The Constitution is the modern scripture of independent India and is more than just a collection of articles and clauses.

"For us Indians, it is an inspirational and living document, an ideal of the society we are and the even better society we are striving to be," he said.

The President said the people of India are the "ultimate custodians" of the Constitution and it is in them that sovereignty vests and it's in their name that the Constitution was adopted.

"The Constitution empowers the citizen, but the citizen too empowers the Constitution - by following it, by adhering to it, by protecting it, and by persevering to make it more meaningful with words and deeds. The Constitution is nobody's preserve - and it is everybody's preserve," he said.

He said that perhaps the most moving word in the Constitution is "justice" and it must also be seen in a wider context - in terms of society's evolution and its changing beliefs, lifestyles and technologies.

"Justice is a single word. 'Justice' is a complex and liberating expression. And 'justice' is both the means and the goal of our constitutional and nation-building process," he said.
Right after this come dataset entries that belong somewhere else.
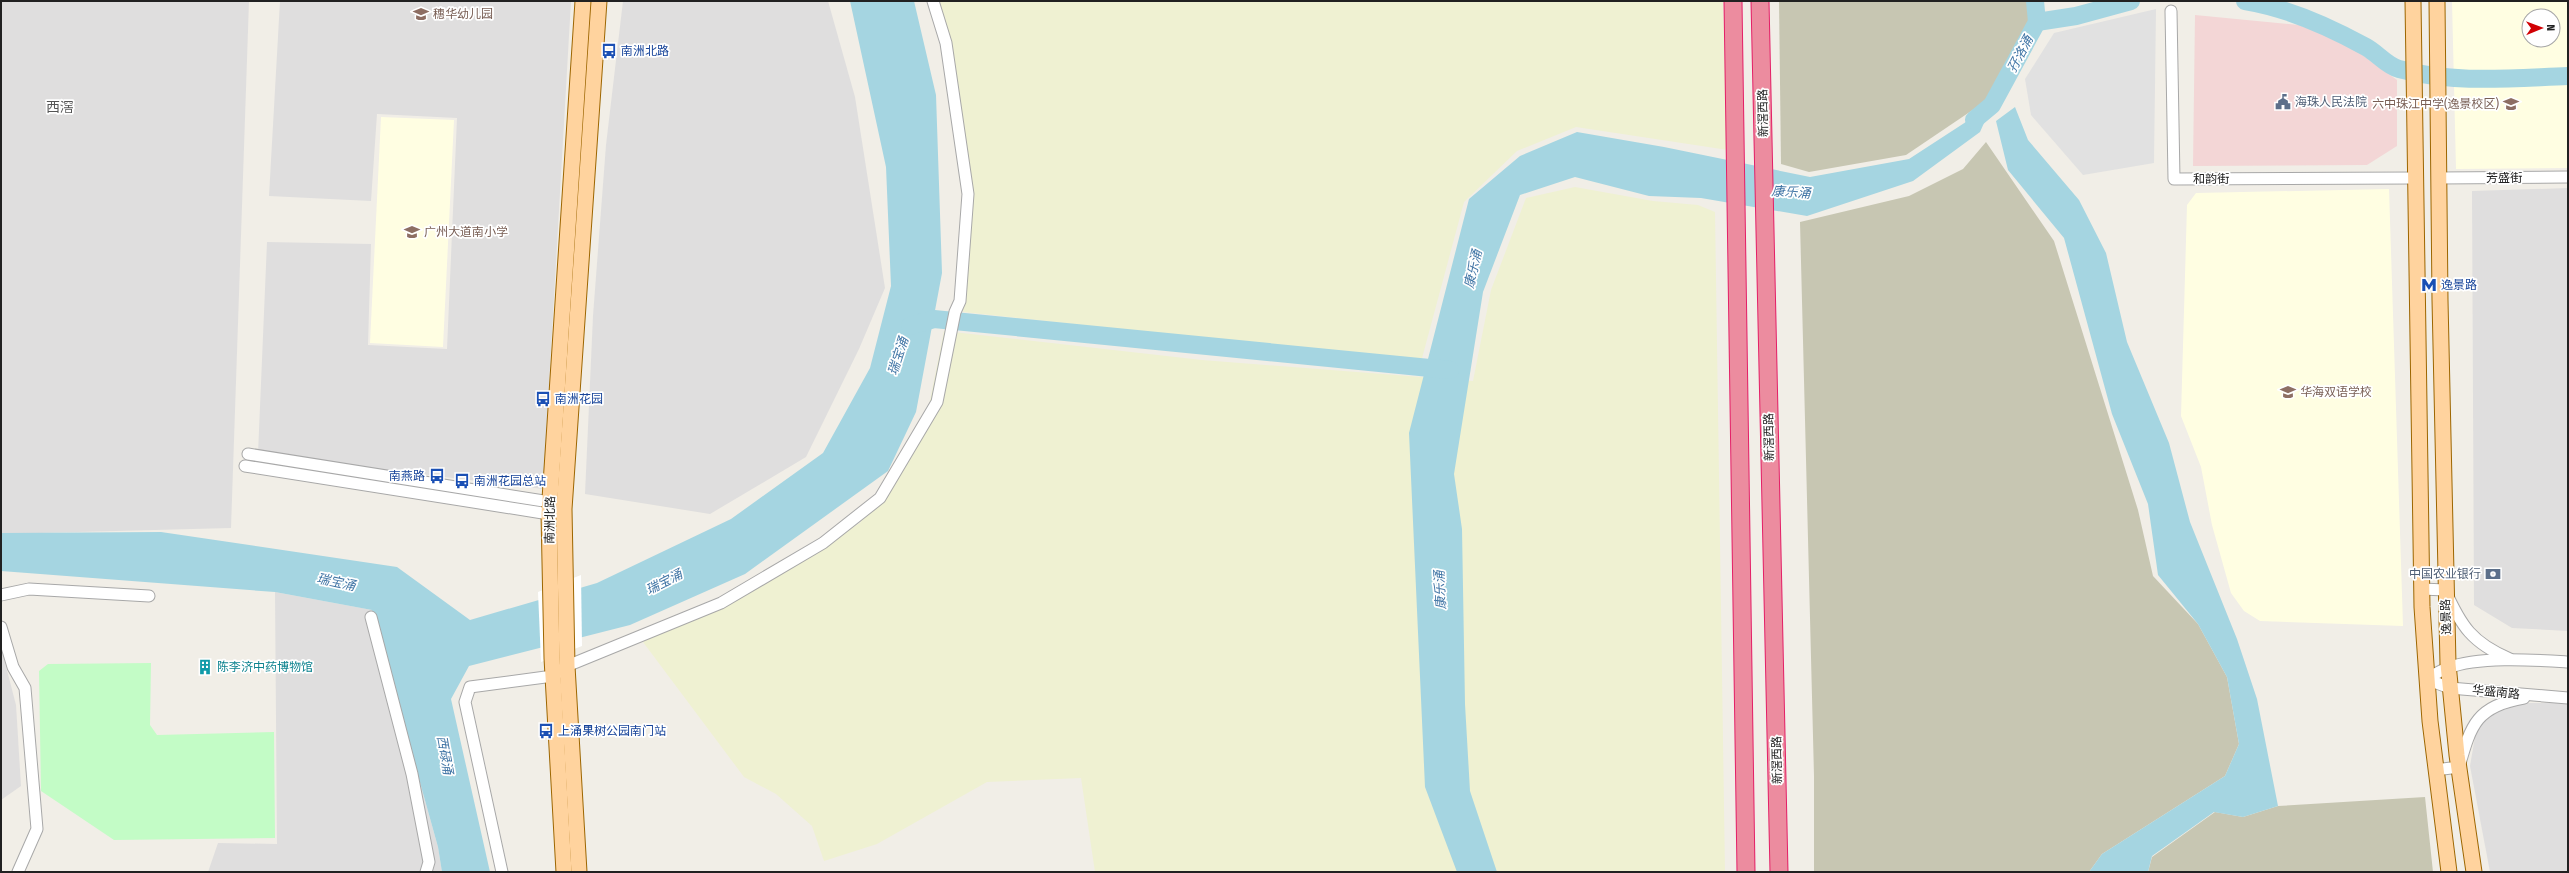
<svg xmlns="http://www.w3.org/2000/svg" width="2569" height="873" viewBox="0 0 2569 873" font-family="'Fira Sans Condensed','Noto Sans SC',sans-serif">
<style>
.residential{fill:#dfdede}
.commercial{fill:#f3d6d6}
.education{fill:#fffee2;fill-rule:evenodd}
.construction{fill:#c7c6b2}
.farmland{fill:#eff1d2}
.park{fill:#c3fcc6}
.parking{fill:#e1e1e1}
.water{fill:#a5d5e1}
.pier{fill:#fff}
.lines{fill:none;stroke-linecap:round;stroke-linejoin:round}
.river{stroke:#a5d5e1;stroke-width:18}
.minor-casing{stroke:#a8a8a8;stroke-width:13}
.major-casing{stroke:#9d6600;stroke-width:17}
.highway-casing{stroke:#e41f67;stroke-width:19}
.minor{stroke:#fff;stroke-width:11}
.major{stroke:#ffd39e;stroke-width:15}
.highway{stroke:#ec8c9f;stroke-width:17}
.labels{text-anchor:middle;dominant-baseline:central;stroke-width:3.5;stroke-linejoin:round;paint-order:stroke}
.education-label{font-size:12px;fill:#785e54;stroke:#fff;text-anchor:start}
.transit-label{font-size:12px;fill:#164399;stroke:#fff;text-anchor:start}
.service-label{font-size:12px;fill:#4e5e75;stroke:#fff;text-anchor:start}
.street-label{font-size:12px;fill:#212121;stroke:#fff}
.culture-label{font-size:12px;fill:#0d838f;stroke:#fff;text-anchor:start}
.water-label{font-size:13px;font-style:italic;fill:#4276a6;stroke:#fff}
.quarter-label{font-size:14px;fill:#545454;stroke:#fff}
</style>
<rect width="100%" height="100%" fill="#f1eee7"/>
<g class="residential">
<polygon points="1,1 249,1 231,528 1,534"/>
<polygon points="280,1 571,1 543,489 258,454 267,242 371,244 368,345 447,349 457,118 377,114 371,201 269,196"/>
<polygon points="623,1 828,1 855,97 885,288 859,349 806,457 710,514 585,494 593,316 606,145"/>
<polygon points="2568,188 2568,631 2512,628 2474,605 2472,191"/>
<polygon points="275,592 372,610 438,847 442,872 208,872 218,843 277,844"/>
<polygon points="1,647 16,705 21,786 1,800"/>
<polygon points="2524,703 2568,703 2568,872 2490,872 2470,766 2476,731 2490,713"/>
</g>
<polygon class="commercial" points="2195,15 2299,25 2343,41 2397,80 2397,146 2367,165 2193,166"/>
<g class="education">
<path d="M2452,1H2568V168L2456,169ZM2529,16H2553V40H2529Z"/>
<polygon points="381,117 454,120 443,347 370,343"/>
<polygon points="2389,189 2403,626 2260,621 2244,611 2231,593 2212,525 2201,467 2181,416 2187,205 2196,193"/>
</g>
<g class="construction">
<polygon points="1779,1 2028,1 2031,21 1986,101 1906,155 1809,172 1781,164"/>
<polygon points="1986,142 2054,241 2138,510 2153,576 2198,624 2227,677 2239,744 2225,776 2102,854 2089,872 1814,872 1814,776 1800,222 1909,196 1963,169"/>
<polygon points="2425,797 2433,872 2148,872 2152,857 2215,812 2243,817 2278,806"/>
</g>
<g class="farmland">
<polygon points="940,1 1723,1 1728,150 1576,127 1517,151 1464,202 1421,362 963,312 972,180 952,51"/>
<polygon points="1575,187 1653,201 1698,205 1715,212 1725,872 1095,872 1081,778 987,782 877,844 824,861 812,826 776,794 744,777 643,642 860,523 890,479 928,410 944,331 1202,360 1473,381 1491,290 1526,198"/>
</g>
<polygon class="park" points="151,663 150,725 157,735 274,732 275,838 114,840 41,791 39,671 48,664"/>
<polygon class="parking" points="2156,9 2154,163 2083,175 2031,115 2025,79 2054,33"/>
<g class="water">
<polygon points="850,1 914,1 936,95 942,273 916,412 888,471 745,574 630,625 469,666 451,699 490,872 442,872 438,847 372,610 275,592 1,571 1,533 161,532 397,567 470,620 597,583 731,519 823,453 870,368 891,286 886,167"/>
<polygon points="1992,105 1980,132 1913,181 1807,216 1701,198 1649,196 1575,177 1520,195 1483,292 1454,474 1462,529 1465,704 1470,791 1497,872 1457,872 1425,787 1409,433 1469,199 1520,156 1577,132 1664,147 1810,177 1909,159"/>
<polygon points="2015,107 2028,140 2079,200 2106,253 2127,342 2169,443 2190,522 2237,639 2257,699 2278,806 2243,817 2214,812 2152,856 2148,872 2089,872 2102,854 2225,776 2239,744 2227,677 2198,624 2158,575 2148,504 2112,414 2064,238 2008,170 1996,121"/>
</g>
<polygon class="pier" points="581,575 582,646 541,662 538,592"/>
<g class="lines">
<g class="river">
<path d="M2245,1C2288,8 2328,26 2366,47C2377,53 2387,66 2399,69C2454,84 2511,78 2568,76"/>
<polyline points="2037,22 2076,16 2131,1"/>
<polyline points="1974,120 1992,105 2037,22 2035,1"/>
<polyline points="910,326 934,319 1450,370"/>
</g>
<defs>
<g id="minor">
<polyline points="2171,11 2174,179 2415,178"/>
<polyline points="2439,178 2568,177"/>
<polyline points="248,454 550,502 557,505"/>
<polyline points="245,466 549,514 556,512"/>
<path d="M2422,589L2445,590C2461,626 2472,643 2510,659"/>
<polyline points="1,595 29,589 149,596"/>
<polyline points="371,617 412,774 429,862 426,872"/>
<polyline points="1,627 13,667 25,688 37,829 18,872"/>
<path d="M2426,679C2433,676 2440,670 2448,668C2478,656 2535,660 2568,662"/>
<polyline points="2426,679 2450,688 2568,698"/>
<path d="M2435,770L2459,767C2471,724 2477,706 2524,698"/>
<polyline points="502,872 465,702 470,687 553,676 567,666 721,603 823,543 880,498 937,402 955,312 960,301 968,194 946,43 933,1"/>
</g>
<g id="major">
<polyline points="2413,1 2422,607 2430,721 2449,872"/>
<polyline points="2437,1 2440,300 2448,664 2457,755 2474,872"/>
<polyline points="564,872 552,658 549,514 583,1"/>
<polyline points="579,872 567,666 564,509 599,1"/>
</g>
<g id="highway">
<polyline points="1733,1 1746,872"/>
<polyline points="1760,1 1779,872"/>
</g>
</defs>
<use href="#minor" class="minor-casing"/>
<use href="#major" class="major-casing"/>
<use href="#highway" class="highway-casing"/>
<use href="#minor" class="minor"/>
<use href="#major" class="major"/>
<use href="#highway" class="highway"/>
</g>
<defs>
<symbol id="school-bare" viewBox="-9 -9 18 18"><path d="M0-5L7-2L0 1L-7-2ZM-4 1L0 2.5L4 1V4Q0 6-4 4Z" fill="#8d6e63" stroke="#fff" stroke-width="2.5" paint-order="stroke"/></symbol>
<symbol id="bus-bare" viewBox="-9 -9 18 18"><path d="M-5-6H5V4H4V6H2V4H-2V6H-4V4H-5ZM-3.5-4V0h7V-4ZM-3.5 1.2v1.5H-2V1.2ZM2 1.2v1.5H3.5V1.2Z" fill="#1a4fb4" stroke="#fff" stroke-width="2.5" paint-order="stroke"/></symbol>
<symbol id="civic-bare" viewBox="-9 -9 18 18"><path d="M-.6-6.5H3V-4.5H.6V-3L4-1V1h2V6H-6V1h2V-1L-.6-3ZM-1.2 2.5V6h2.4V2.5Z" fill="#5c6f8a" stroke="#fff" stroke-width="2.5" paint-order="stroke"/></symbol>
<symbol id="metro-bare" viewBox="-9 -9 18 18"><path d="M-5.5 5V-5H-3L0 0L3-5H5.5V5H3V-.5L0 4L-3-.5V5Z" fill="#1a4fb4" stroke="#fff" stroke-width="2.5" paint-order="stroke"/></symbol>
<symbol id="bank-bare" viewBox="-9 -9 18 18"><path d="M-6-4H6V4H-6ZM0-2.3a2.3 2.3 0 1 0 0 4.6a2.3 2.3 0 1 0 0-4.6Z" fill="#5c6f8a" stroke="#fff" stroke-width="2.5" paint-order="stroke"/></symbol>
<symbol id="building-bare" viewBox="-9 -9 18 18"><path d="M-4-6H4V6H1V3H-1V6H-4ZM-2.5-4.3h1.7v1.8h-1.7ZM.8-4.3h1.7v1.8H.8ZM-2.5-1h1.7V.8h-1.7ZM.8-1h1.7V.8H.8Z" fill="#0f9aa8" stroke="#fff" stroke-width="2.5" paint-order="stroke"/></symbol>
</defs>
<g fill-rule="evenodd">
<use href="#school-bare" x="410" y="3" width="22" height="22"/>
<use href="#bus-bare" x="598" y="40" width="22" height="22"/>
<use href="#civic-bare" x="2272" y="91" width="22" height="22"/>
<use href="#school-bare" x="2500" y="93" width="22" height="22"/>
<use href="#school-bare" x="401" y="221" width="22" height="22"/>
<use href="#metro-bare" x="2418" y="274" width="22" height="22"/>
<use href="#school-bare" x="2277" y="381" width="22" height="22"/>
<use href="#bus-bare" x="532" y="388" width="22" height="22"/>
<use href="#bus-bare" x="426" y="465" width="22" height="22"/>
<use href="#bus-bare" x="451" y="470" width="22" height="22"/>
<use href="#bank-bare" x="2482" y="563" width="22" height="22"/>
<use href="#building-bare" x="194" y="656" width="22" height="22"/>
<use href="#bus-bare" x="535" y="720" width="22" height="22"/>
</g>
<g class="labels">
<g class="education-label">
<text x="433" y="14">穗华幼儿园</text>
<text x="2499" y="104" text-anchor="end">六中珠江中学(逸景校区)</text>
<text x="424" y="232">广州大道南小学</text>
<text x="2300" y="392">华海双语学校</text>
</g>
<g class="transit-label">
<text x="621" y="51">南洲北路</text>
<text x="2441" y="285">逸景路</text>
<text x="555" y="399">南洲花园</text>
<text x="425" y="476" text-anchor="end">南燕路</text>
<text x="474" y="481">南洲花园总站</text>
<text x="558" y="731">上涌果树公园南门站</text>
</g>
<g class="service-label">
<text x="2295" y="102">海珠人民法院</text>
<text x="2481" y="574" text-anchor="end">中国农业银行</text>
</g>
<g class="street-label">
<text transform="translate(1763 113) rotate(-91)">新滘西路</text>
<text x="2504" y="178">芳盛街</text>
<text x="2211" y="179">和韵街</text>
<text transform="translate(1769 437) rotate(-91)">新滘西路</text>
<text transform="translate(550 520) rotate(-89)">南洲北路</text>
<text transform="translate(2446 617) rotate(-92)">逸景路</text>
<text transform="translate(2496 692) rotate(6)">华盛南路</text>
<text transform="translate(1777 760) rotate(-91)">新滘西路</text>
</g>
<g class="culture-label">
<text x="217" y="667">陈李济中药博物馆</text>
</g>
<g class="water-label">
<text transform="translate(2020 54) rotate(-62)">孖洛涌</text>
<text transform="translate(1791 192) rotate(4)">康乐涌</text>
<text transform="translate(1473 269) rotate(-77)">康乐涌</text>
<text transform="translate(898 356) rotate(-72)">瑞宝涌</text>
<text transform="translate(336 582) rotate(12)">瑞宝涌</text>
<text transform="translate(664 582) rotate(-27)">瑞宝涌</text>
<text transform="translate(1440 590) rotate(-93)">康乐涌</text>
<text transform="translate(445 755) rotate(80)">西碌涌</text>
</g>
<g class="quarter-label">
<text x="60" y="107">西滘</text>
</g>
</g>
<rect width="2569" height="873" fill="none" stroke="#212121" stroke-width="4"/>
<g transform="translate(2541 28) rotate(89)"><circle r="19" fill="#ffffff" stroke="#a6a6a6"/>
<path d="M0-3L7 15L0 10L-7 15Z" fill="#d10004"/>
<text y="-6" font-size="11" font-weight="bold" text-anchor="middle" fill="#212121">N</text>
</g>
</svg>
Underlining that "social justice is the touchstone of our development", the President said that social justice is all about providing equal opportunities -- social, economic and political.

He said technology is an enhancer of justice as well as a challenge, calling for thinking of technological justice as a subset of economic justice.

"This is very true in the context of access to technology for our poorer and less-privileged fellow citizens," he said, adding that innovation has also worked for the benefit of disadvantaged sections of society.

Innovation and technology have brought gains but they have also brought questions of access and privacy.

Calling disruptions in parliamentary proceedings as "unfortunate", he said some have suggested that these should be seen as encroachment on the citizen's understanding of justice.

He welcomed the decision of Chief Justice Ranjan Gogoi to translate the judgments of the top court into Hindi to start with and gradually to other languages.

Justice Gogoi said the "Constitution was the voice of the marginalised" as well as the prudence of the majority. "Its wisdom continues to guide us in moments of crisis and stability. It is for our best interest to heed its advice. If we don't, our hubris will result in sharp descent into chaos."

Saying the "Constitution has become an integral part of people's lives," the CJI had said, "This is not an exaggeration; one needs to look at the astounding variety of issues that courts hear daily."

The Union Law Minister Ravi Shankar Prasad said that the contours of constitutional morality must be laid down with greater clarity so that there was some commonality in its applications instead of it varying from judge to judge.

The Law Minister said there should be consensus in applying constitutional morality.